*** Opening Recorded data ***

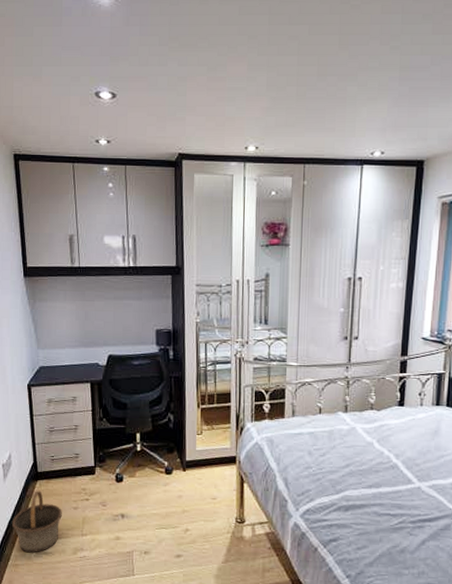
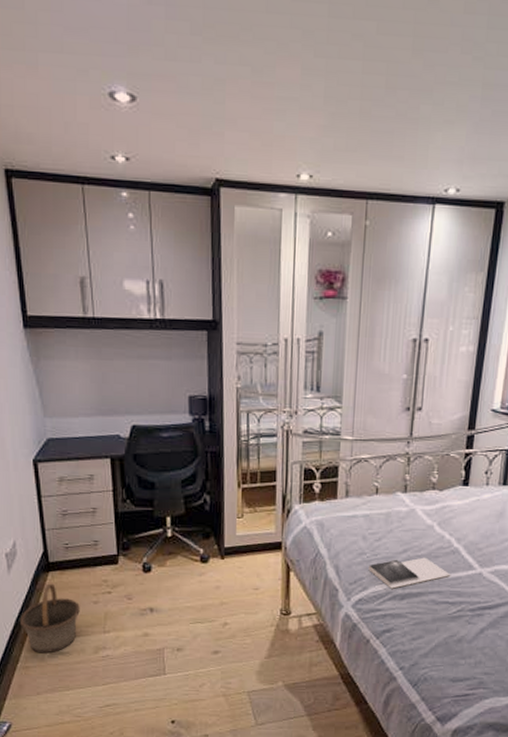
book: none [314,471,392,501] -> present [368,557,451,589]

*** Closing Recorded data ***
*** Opening Recorded data ***

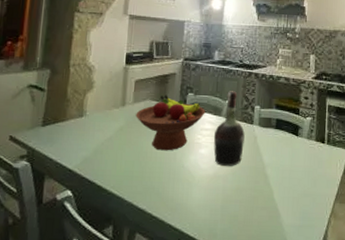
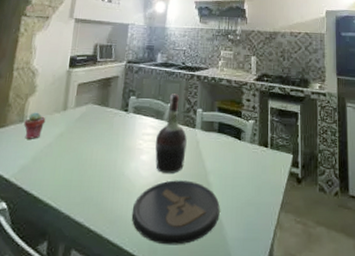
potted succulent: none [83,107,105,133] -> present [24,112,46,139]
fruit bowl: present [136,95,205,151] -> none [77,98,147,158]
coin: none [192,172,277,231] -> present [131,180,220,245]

*** Closing Recorded data ***
*** Opening Recorded data ***

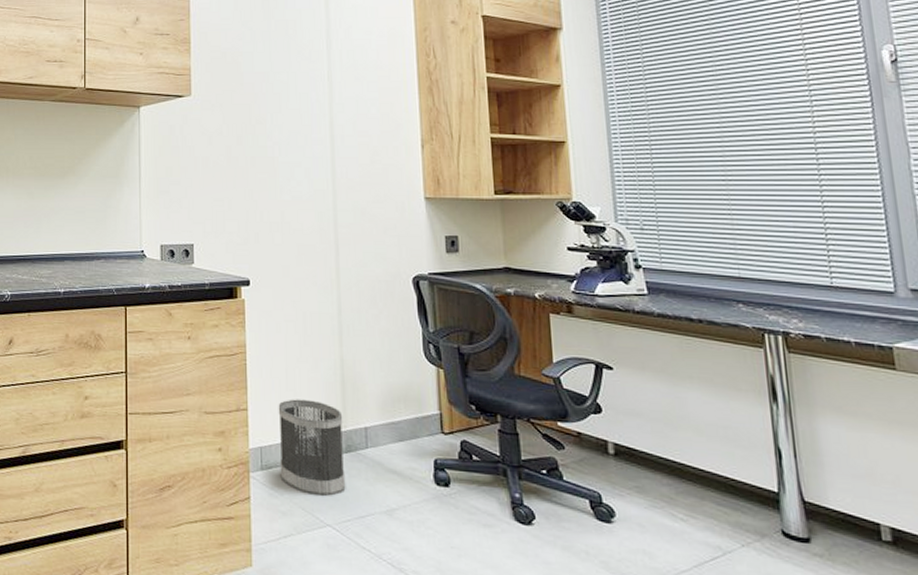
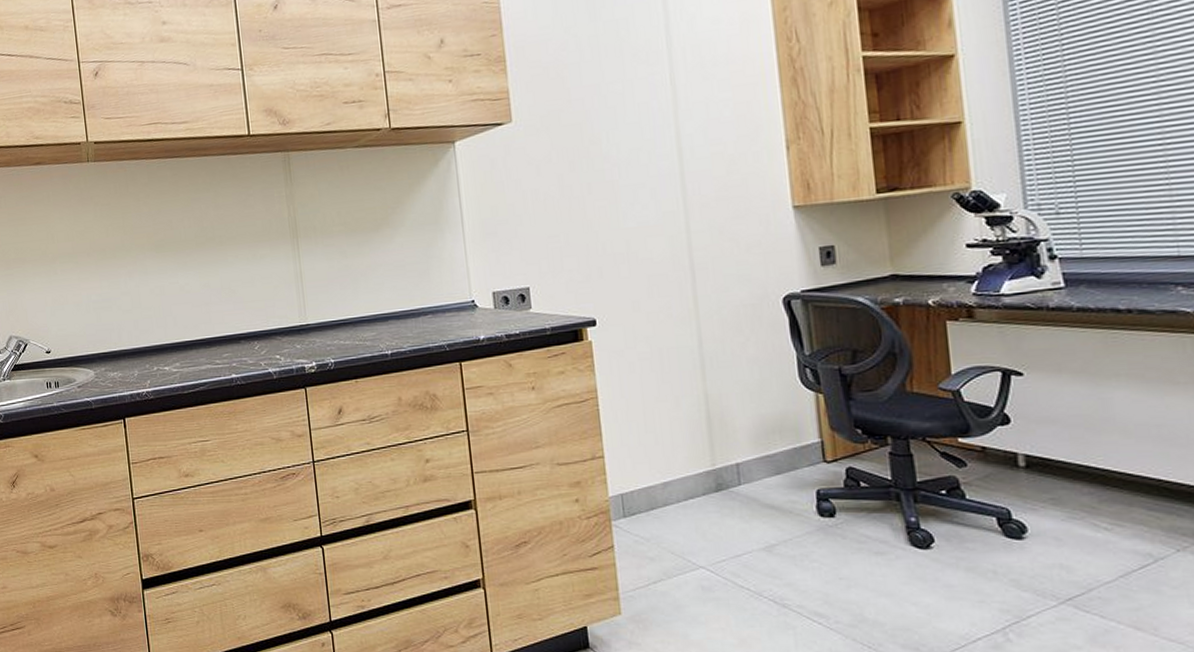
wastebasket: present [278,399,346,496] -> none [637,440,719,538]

*** Closing Recorded data ***

[Work instructions]
Extract from the listing above the lines between the line containing "fruit bowl: present" and the line containing "coin: none [192,172,277,231]", keeping both of those lines. Output nothing else.

[Answer to the exercise]
fruit bowl: present [136,95,205,151] -> none [77,98,147,158]
coin: none [192,172,277,231] -> present [131,180,220,245]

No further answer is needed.